A noter : Nicolas Sarkozy a fait l'annonce de ces 160 millions d'euros supplémentaires la veille de la présentation du plan de relance, lors d'un déplacement sur le thème de la grande pauvreté, à Compiègne. A cette occasion, il a également annoncé une enveloppe de 20 millions d'euros en 2009 pour les associations qui distribuent de l'aide alimentaire, afin de leur permettre d'« améliorer la qualité de leurs entrepôts » et « d'informatiser le suivi de leur volume d'activité et la traçabilité des denrées ».
Jusqu'alors secrétaire général de l'UMP, le président du conseil général des Hauts-de-Seine, Patrick Devedjian, a été chargé par Nicolas Sarkozy de veiller à l'application du plan et a été officiellement nommé, le 5 décembre, au poste de « ministre en charge de la mise en oeuvre du plan de relance » (4).

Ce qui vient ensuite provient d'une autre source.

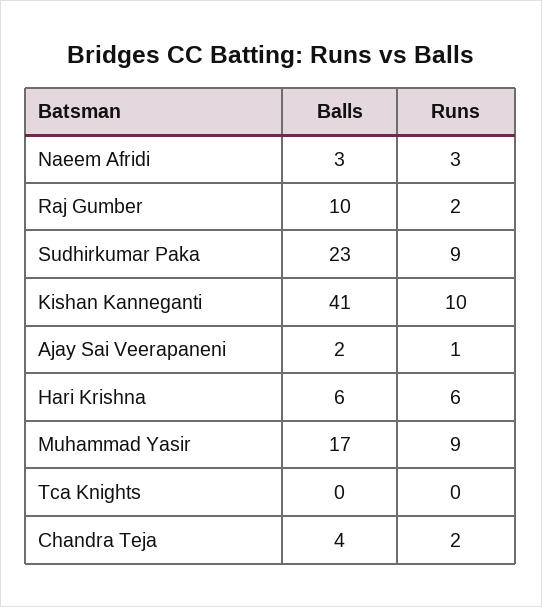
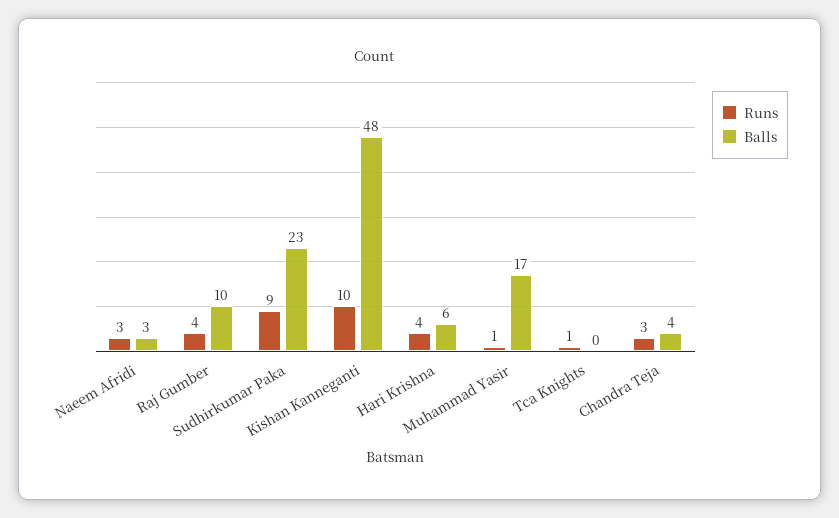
  {
    "Balls": {
      "Naeem Afridi": 3,
      "Raj Gumber": 10,
      "Sudhirkumar Paka": 23,
-     "Kishan Kanneganti": 41,
+     "Kishan Kanneganti": 48,
-     "Ajay Sai Veerapaneni": 2,
      "Hari Krishna": 6,
      "Muhammad Yasir": 17,
      "Tca Knights": 0,
      "Chandra Teja": 4
    },
    "Runs": {
      "Naeem Afridi": 3,
-     "Raj Gumber": 2,
+     "Raj Gumber": 4,
      "Sudhirkumar Paka": 9,
      "Kishan Kanneganti": 10,
-     "Ajay Sai Veerapaneni": 1,
-     "Hari Krishna": 6,
+     "Hari Krishna": 4,
-     "Muhammad Yasir": 9,
+     "Muhammad Yasir": 1,
-     "Tca Knights": 0,
+     "Tca Knights": 1,
-     "Chandra Teja": 2
+     "Chandra Teja": 3
    }
  }

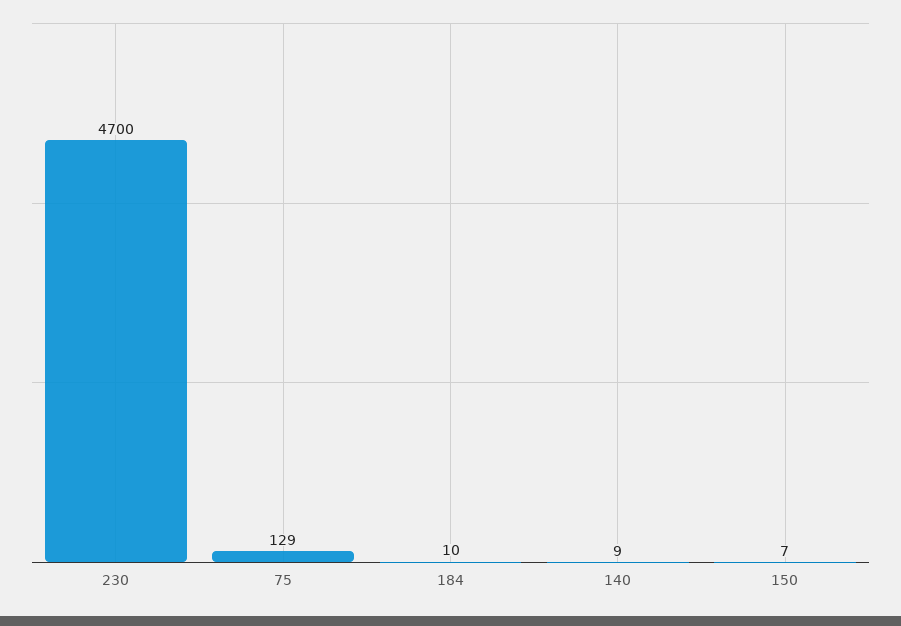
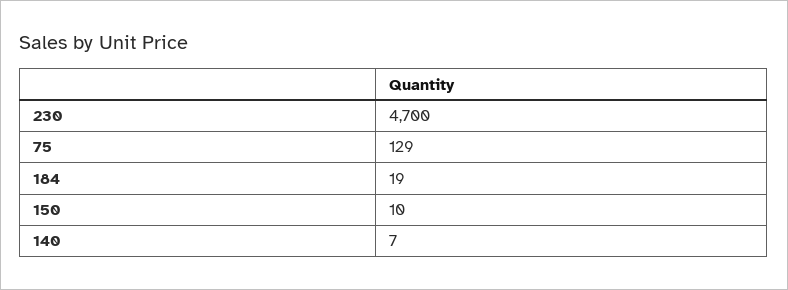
  {
    "230": 4700,
    "75": 129,
-   "184": 10,
+   "184": 19,
-   "140": 9,
+   "140": 7,
-   "150": 7
+   "150": 10
  }

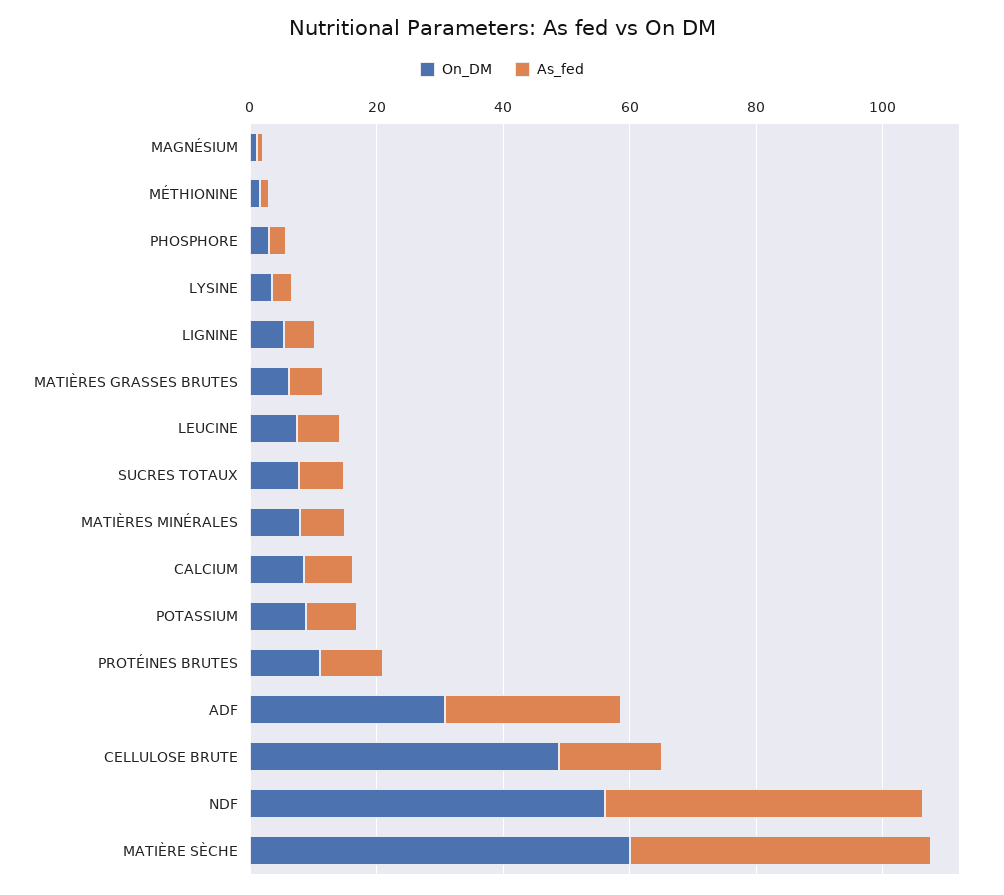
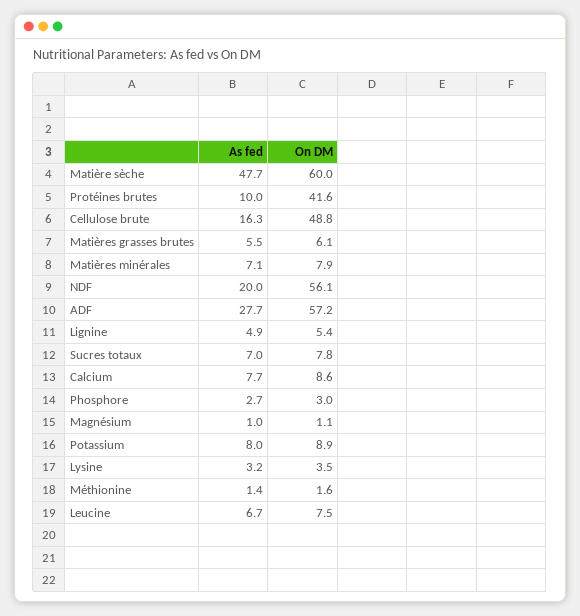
  {
    "On_DM": {
      "MAGNÉSIUM": 1.1,
      "MÉTHIONINE": 1.6,
      "PHOSPHORE": 3,
      "LYSINE": 3.5,
      "LIGNINE": 5.4,
      "MATIÈRES GRASSES BRUTES": 6.1,
      "LEUCINE": 7.5,
      "SUCRES TOTAUX": 7.8,
      "MATIÈRES MINÉRALES": 7.9,
      "CALCIUM": 8.6,
      "POTASSIUM": 8.9,
-     "PROTÉINES BRUTES": 10,
+     "PROTÉINES BRUTES": 41.6,
-     "ADF": 30,
+     "ADF": 57.2,
      "CELLULOSE BRUTE": 48.8,
      "NDF": 56.1,
      "MATIÈRE SÈCHE": 60
    },
    "As_fed": {
      "MAGNÉSIUM": 1,
      "MÉTHIONINE": 1.4,
      "PHOSPHORE": 2.7,
      "LYSINE": 3.2,
      "LIGNINE": 4.9,
      "MATIÈRES GRASSES BRUTES": 5.5,
      "LEUCINE": 6.7,
      "SUCRES TOTAUX": 7,
      "MATIÈRES MINÉRALES": 7.1,
      "CALCIUM": 7.7,
      "POTASSIUM": 8,
      "PROTÉINES BRUTES": 10,
      "ADF": 27.7,
      "CELLULOSE BRUTE": 16.3,
-     "NDF": 50,
+     "NDF": 20,
      "MATIÈRE SÈCHE": 47.7
    }
  }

Placé auprès du Premier ministre, il « aura donc l'autorité que donne la capacité d'arbitrer », a précisé François Fillon.
Les mesures du volet fiscal du plan - tel que le doublement exceptionnel du prêt à taux zéro - seront intégrées dans le collectif budgétaire de fin d'année 2008, actuellement en cours d'examen au Parlement. Un autre collectif budgétaire (pour 2009) sur les mesures budgétaires du plan de relance sera présenté en conseil des ministres « avant la fin de l'année » et soumis au Parlement en janvier, a encore indiqué le chef du gouvernement. Enfin, un autre projet de loi, appelé lui aussi à être examiné par les parlementaires le mois prochain, comprendra les dispositions non financières du plan, « essentiellement des mesures de simplification des procédures permettant d'accélérer les investissements ».
(1) Rappelons que le RSA doit permettre aux bénéficiaires du RMI et de l'API de voir leurs revenus sensiblement augmenter lorsqu'ils reprennent une activité salariée et aux travailleurs pauvres d'atteindre un certain niveau de revenu - Voir ASH n° 2585 du 5-12-08, p. 7.
(2) Rappelons qu'actuellement, les entreprises de moins de dix salariés bénéficient au niveau du SMIC d'un allégement de cotisations patronales de sécurité sociale de 28,1 points, qui s'applique au salaire brut. Mais elles doivent encore payer environ 14 points de charges (cotisations de retraite complémentaire, cotisations d'assurance chômage...).
(3) Pour mémoire, ce dispositif permet aux associations de prendre en gestion des logements dans le parc privé afin de les sous-louer à des ménages hébergés jusque-là dans des hôtels ou des centres d'hébergement.
(4) Décret du 5 décembre 2008, J.O. du 6-12-08.